Elements of a DUI (OUI) in Massachusetts
This is what the state must prove to convict you:
The car was operated. The code of Mass. defines operation as intentional manipulation of some mechanical or electrical part of the vehicle, which alone or sequentially would set the vehicle in motion. The courts have held this element met when a driver used a remote starter to crank his engine but had yet to insert a key in the ignition, so actual driving (moving) is not necessary. The court held the element met because, although a key was needed to operate the vehicle, its not being in the ignition was a temporary impediment to actual operation. Although permanent impediments to driving will void a finding of operation, temporary impediments will not. Operation has also been held satisfied by the Mass. Court of Appeals if the driver is behind the wheel and the tires are rotating. In that case, it did not matter to the court that the car was not moving. In fact, the driver was attempting to back up, but she was not actually moving the car. Also, this element may be proven by circumstantial evidence, so the officer need not have seen you operate the car. Circumstantial evidence means an officer can look at the situation and use reasonable inference to determine what happened. If for instance, your car is off the road in a ditch and you are the only one around, a reasonable inference would be that you were operating the vehicle when it went off the road and into the ditch. So within the context of these examples, generally the element of operation will be satisfied if you have the immediate potential to drive the vehicle and are attempting to do so.
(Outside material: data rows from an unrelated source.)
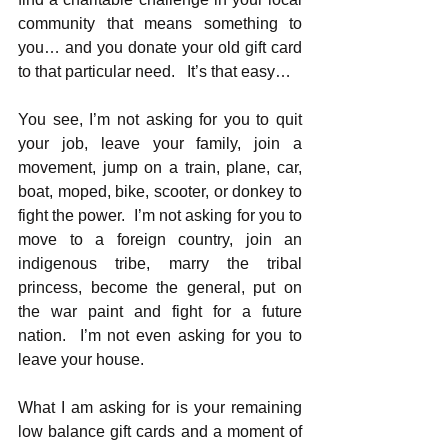
community that means something to 
you… and you donate your old gift card 
to that particular need.   It’s that easy…
You see, I’m not asking for you to quit 
your job, leave your family, join a 
movement, jump on a train, plane, car, 
boat, moped, bike, scooter, or donkey to 
fight the power.  I’m not asking for you to 
move to a foreign country, join an 
indigenous tribe, marry the tribal 
princess, become the general, put on 
the war paint and fight for a future 
nation.  I’m not even asking for you to 
leave your house.
What I am asking for is your remaining 
low balance gift cards and a moment of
On a public way or area members of the public have a right of access to. This means any space the general public may access as either invitees or licensees. So for example, if you are visiting a friend and, for some reason, a police officer pulls up the driveway as you start your car and arrests you for DUI, that would not be a public way, and could be grounds for dismissal of the case. Suppose however the officer waited for you to pull out of the driveway and pulled you over on the side of the road to which the driveway connected. In this hypothetical, the public way element would be met. A hybrid of the two examples is private ways but open to the general public. Suppose for example you begin to operate your car in the parking lot of a bar. This is a private parking lot but anyone is welcome to operate their cars there in hopes they will enter the bar as patrons, so here, the public way element is again met.
The operator of the vehicle was under the influence of some intoxicant. Operating Under the Influence (“OUI”) is usually established by aggregating the evidence available to the state. Video from the officer’s car of your driving, any damaged caused by your driving, testimony from the officer or any witnesses as to your behavior, appearance, etc . . ., video and testimony as to how you performed any field sobriety tests, the results of any chemical tests like blood or breath tests to determine blood alcohol content or drugs in your system will all be provided at court by the state to attempt to establish you were OUI.